Christie looked at her friend with wide, uncomprehending eyes. Neither girl said a word, but, in the intervening silence, Lainy’s sharp brain began to register her surroundings.
She suddenly saw the water for the first time, and then started laughing, though not unkindly. “Oh, that’s hilarious,” she said. “You really drew us in. Don’t worry,” her merry eyes danced, “I’ll play along. Now that two of us are in on it, it will be even easier to fool everyone else.” Full of mischievous planning, Lainy pulled Christie back to the house, never glancing at the leaf just rising up off the grass in the wind, or the blackbirds along the power lines on the horizon. She spent the rest of the visit alternately laughing at Christie’s supposed cleverness and her own gullibility, and plotting how best to carry on the illusion. Christie tried her hardest not to let this confusion go on.
“That really is my river, back there.”
“Right! Good thinking! If we carry on basing everything we say on the ditch, then we won’t ever have lied. Just like what you have been doing.”
“No, I mean, I love that place. I spend a lot of time back there. It’s amazing. This week, the river has been rising, because of the rain, and the birds…”
“I know, you’ve told me before. I believed you, remember? You’re very good at it. Just keep on doing what you’ve been doing. This will be great. We need to keep track of how long we trick them.”
Finally, Christie dropped the subject. She had tried to explain herself, and in the end it might be easier this way. For some reason, Lainy simply could not see her river.
When the other girl finally left, still chattering about her game, Christie waited just long enough to wave the van out of her front yard before letting tears of bitter disappointment run down her face. She walked, then, into the back yard, out behind the house, and then down the snaky strip of grass above the bayou’s banks. As she walked, she took stock of everything she saw around her. The river still looked like a river, and the birds were obviously birds. Everything was its perfect self, and Lainy had seen a ditch.
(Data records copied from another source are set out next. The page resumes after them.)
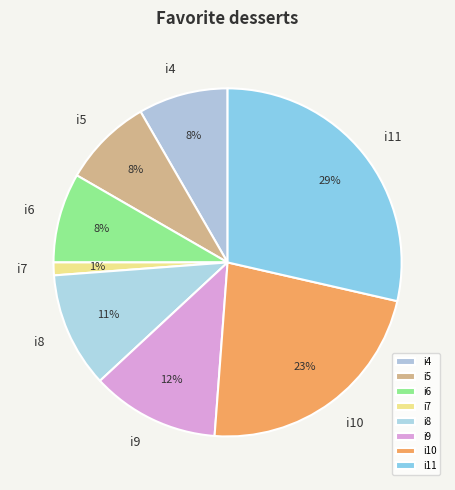

To the nearest percent, what is the average slice percentage?

12%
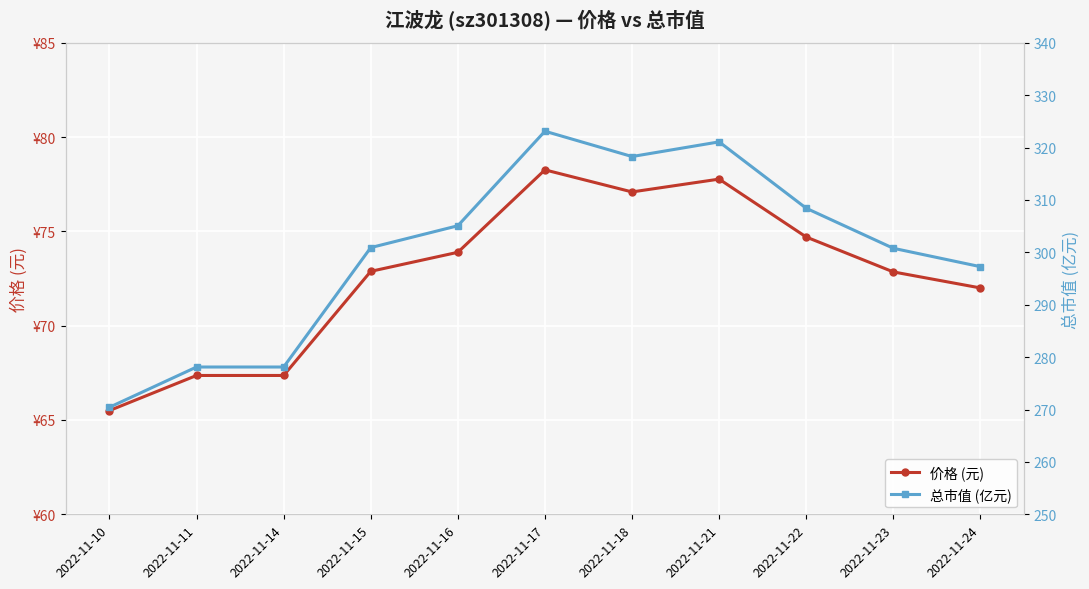

True or false: 总市值 (亿元) and 价格 (元) cross at least once.

False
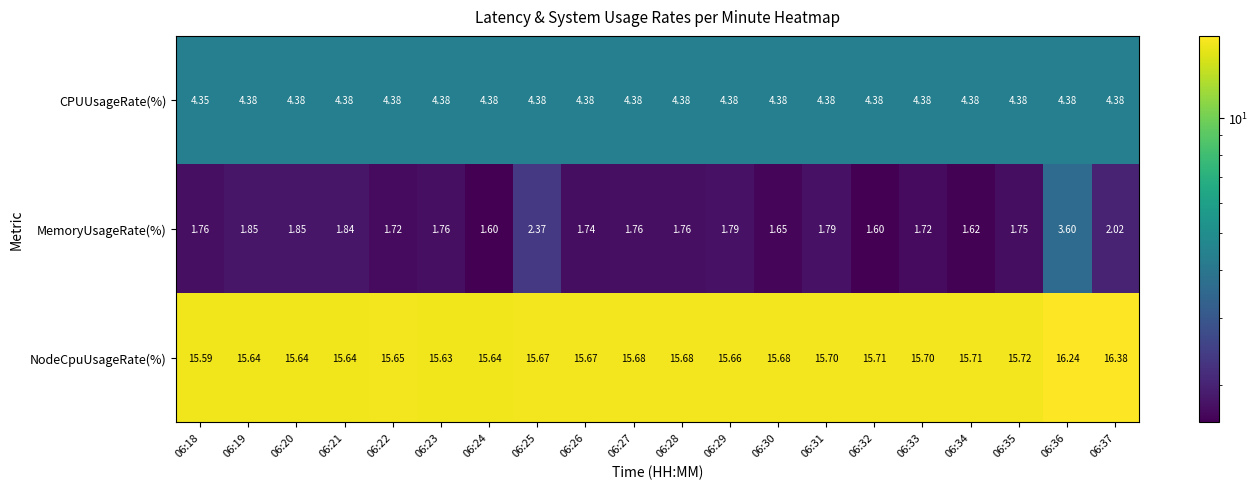

At 06:23, list the series in order from smallest to largest.

MemoryUsageRate(%), CPUUsageRate(%), NodeCpuUsageRate(%)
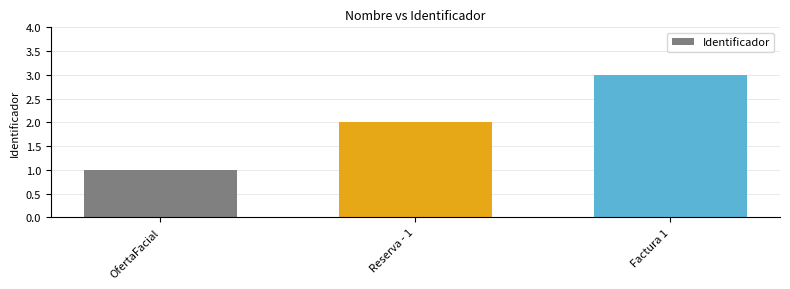

What is the average value?

2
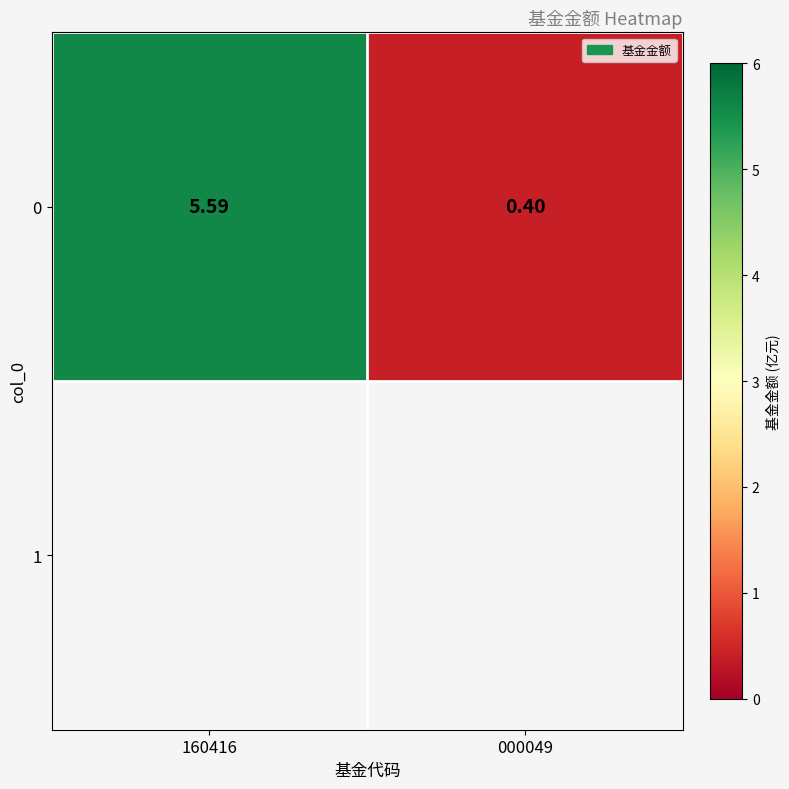

Reading right to left, list all the values displayed in this chart.

000049=0.4	160416=5.6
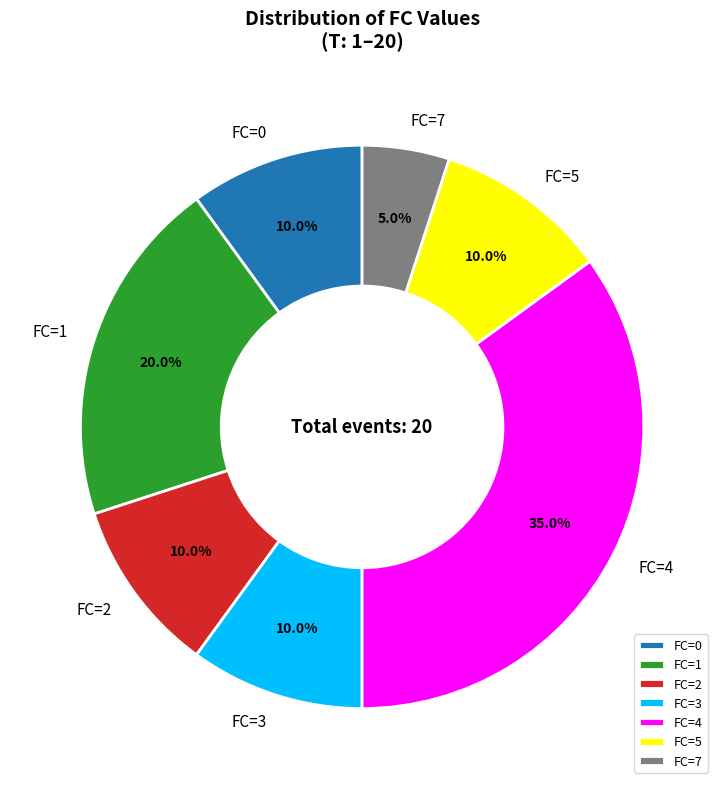

Count the number of slices in the pie.

7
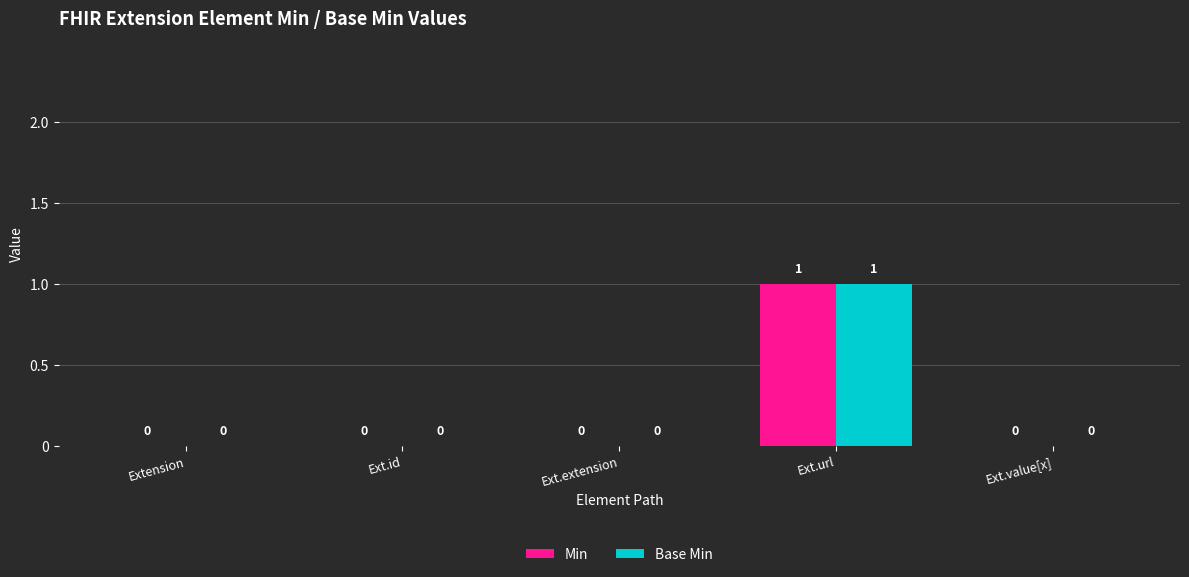

At which category does the chart reach its peak across all series?

Ext.url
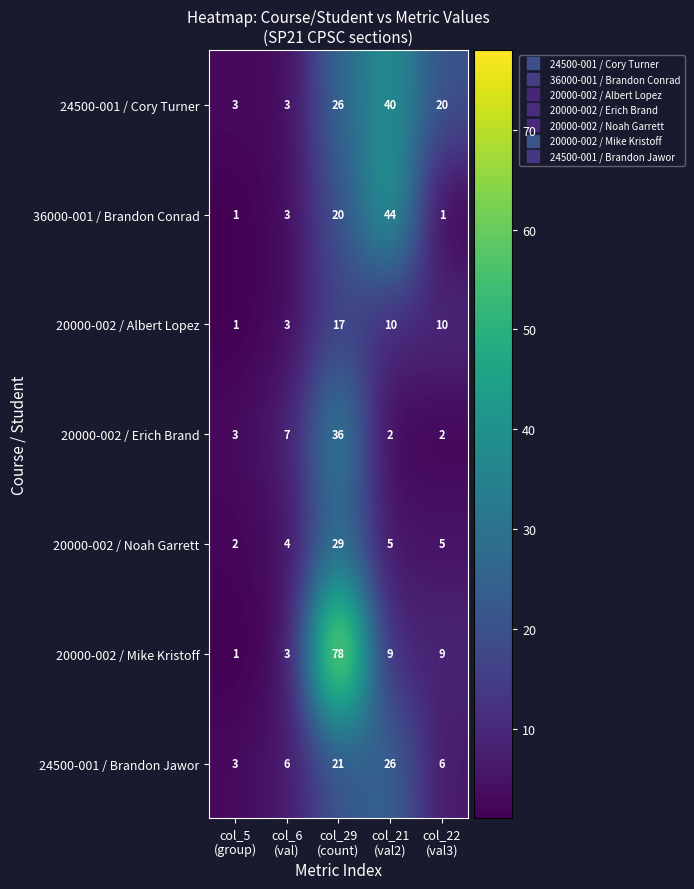

Count the 24500-001 / Cory Turner values in the range 3 to 26.

4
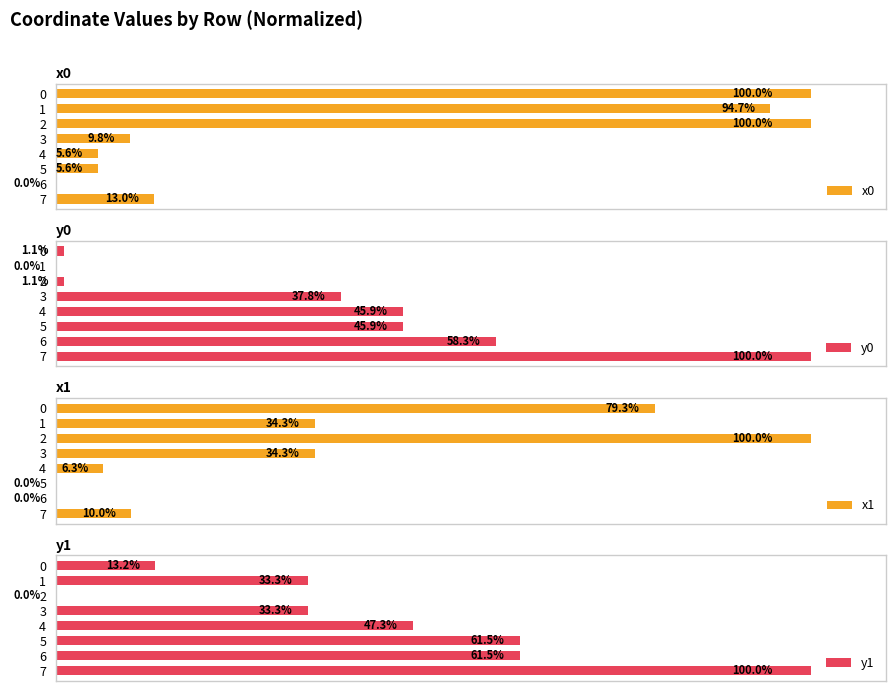

At which category is the sum across all series the highest?

7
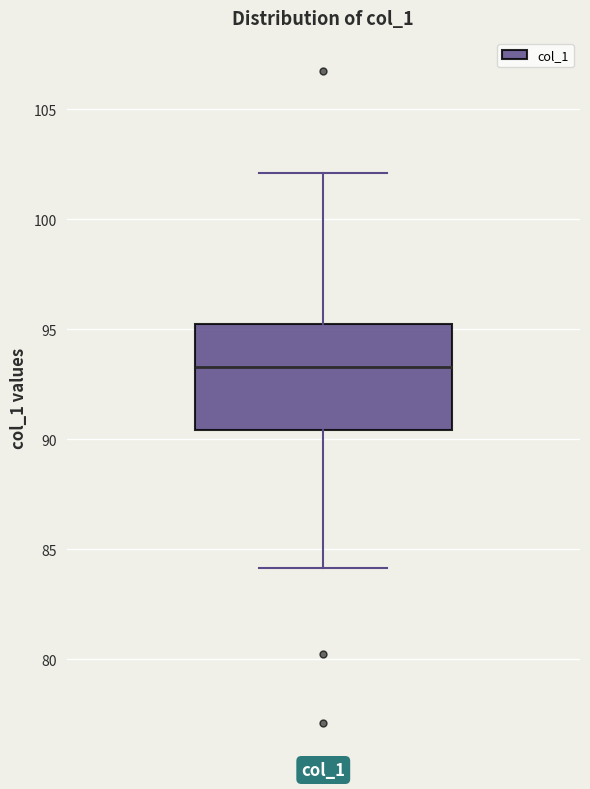

Read this box plot against the y-axis: the position of the median line, the range covered by the box, and the ends of both whiskers. The values are not printed on the chart, so give them approximately, as read against the axis.

median 93.5, box 90.5 to 95.0, whiskers 84.0 to 102.0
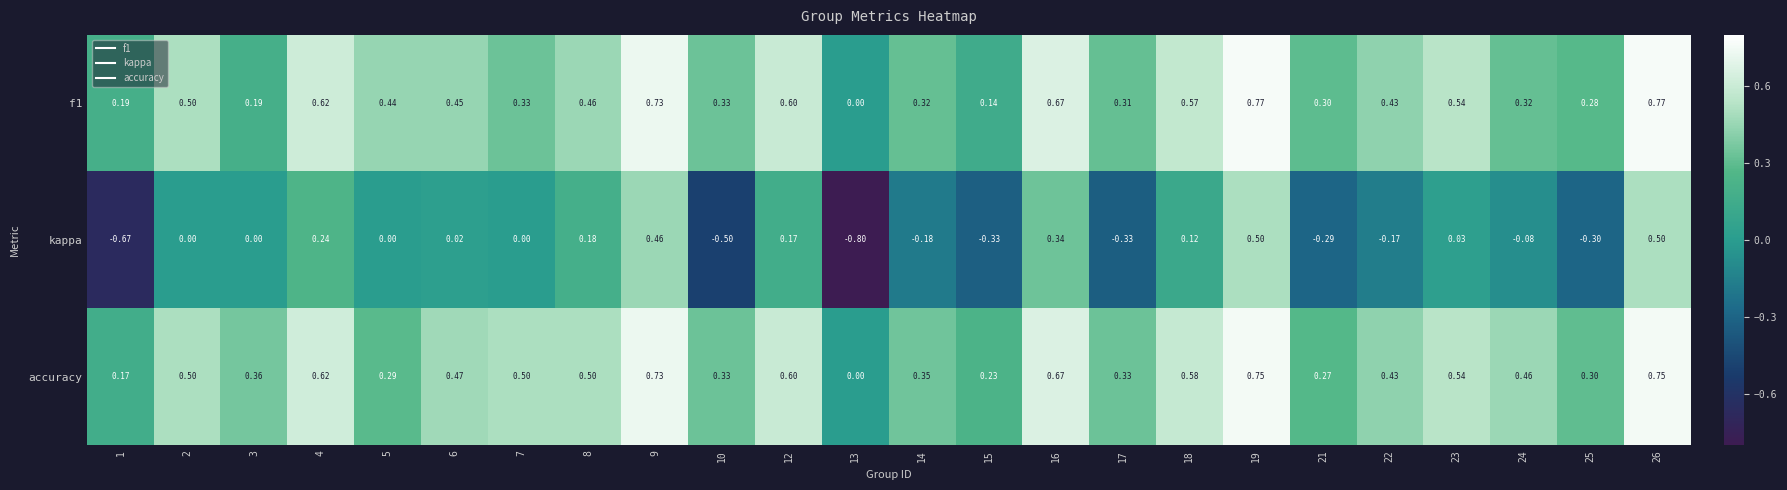

How many values in kappa are below zero?

10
Lainy’s enthusiasm for Operation River soon faded, as Christie expressed little interest for the project, even ceasing to mention her paradise at all. The idea was forgotten, or at least Lainy ceased to remember it. Christie, however, filed it away in her mind as a warning. Never again would she discuss the river with anyone, she decided. She became a wee bit selfish, discovering that she preferred having her bayou all to herself. In any case, her parents noticed that she spent more and more time out behind the backyard, sometimes on the slab, sometimes just wandering around staring up at the sky or down at the ground. Soon, none of her friends even remembered that she had ever mentioned such a place.